> _Vorgelegter Text_
=-=-=

Kunde oder Terrorist?

Frankfurter Allgemeine Zeitung, 2. Juli 2014. Abgedruckt in: Frank Schirrmacher (Hg.): Technologischer Totalitarismus. Eine Debatte. Suhrkamp Verlag, Berlin 2015, S. 247-256.

Es steht nicht gut um die Demokratie. Die Wahlbeteiligung in den Ländern des Hochkapitalismus geht seit Jahrzehnten zurück; die Parteien verlieren Mitglieder und überaltern; den Gewerkschaften geht es genauso; fiskalische Konsolidierung und sklerotische öffentliche Haushalte treiben den politischen Handlungsspielraum gegen null; die „Märkte“ disziplinieren die Staaten, nicht umgekehrt; Sozial- und Wirtschaftspolitik sind längst in die Hände von Zentralbanken, Ministerräten und internationalen Organisationen übergegangen, wo sie vor dem Volkswillen sicher sind; in der Mitte der „marktkonformen Demokratie“ (Merkel) gibt es zum Neoliberalismus „keine Alternative“ (Thatcher); als Folge haben Rechts- und Protestparteien Zulauf wie nie zuvor seit dem Krieg; und was an Wahlprogrammen in Umlauf gebracht wird, wird für teures Spenden- oder Steuergeld von Marketingspezialisten hergestellt, denen egal ist, dass die Pakete, die sie verpacken, alle gleich leer sind. „Postdemokratie“, so weit das Auge reicht.

=-=-=

> _Material_
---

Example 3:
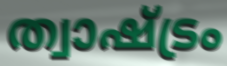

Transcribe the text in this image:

ത്വാഷ്ട്രം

=-=-=

> _Gestellte Aufgabe 1_
Welche Zeitung und welches Datum nennt der Text über den Zustand der Demokratie als Quelle?
> _Gestellte Aufgabe 2_
Gib aus dem Text über den Zustand der Demokratie alles von „Kunde oder Terrorist?“ bis hinunter zu „2015, S. 247-256.“ wortgetreu aus.
> _Gestellte Aufgabe 3_
Fasse den Absatz aus dem Text über den Zustand der Demokratie, der mit „Es steht nicht gut um die Demokratie“ beginnt, als Stichpunktliste zusammen und behalte dabei seine wichtigsten Aussagen bei.

> _Vollständige Antwort 1_
Die Frankfurter Allgemeine Zeitung vom 2. Juli 2014.

> _Vollständige Antwort 2_
Kunde oder Terrorist?

Frankfurter Allgemeine Zeitung, 2. Juli 2014. Abgedruckt in: Frank Schirrmacher (Hg.): Technologischer Totalitarismus. Eine Debatte. Suhrkamp Verlag, Berlin 2015, S. 247-256.

> _Vollständige Antwort 3_
- Die Wahlbeteiligung in den Ländern des Hochkapitalismus sinkt seit Jahrzehnten.
- Parteien und Gewerkschaften verlieren Mitglieder und überaltern.
- Fiskalische Konsolidierung und sklerotische öffentliche Haushalte treiben den politischen Handlungsspielraum gegen null.
- Die „Märkte“ disziplinieren die Staaten, nicht umgekehrt.
- Sozial- und Wirtschaftspolitik liegen bei Zentralbanken, Ministerräten und internationalen Organisationen, wo sie vor dem Volkswillen sicher sind.
- In der Mitte der „marktkonformen Demokratie“ (Merkel) gibt es zum Neoliberalismus „keine Alternative“ (Thatcher).
- Rechts- und Protestparteien haben Zulauf wie nie zuvor seit dem Krieg.
- Wahlprogramme werden für teures Spenden- oder Steuergeld von Marketingspezialisten hergestellt, denen die Leere der Pakete egal ist.
- „Postdemokratie“, so weit das Auge reicht.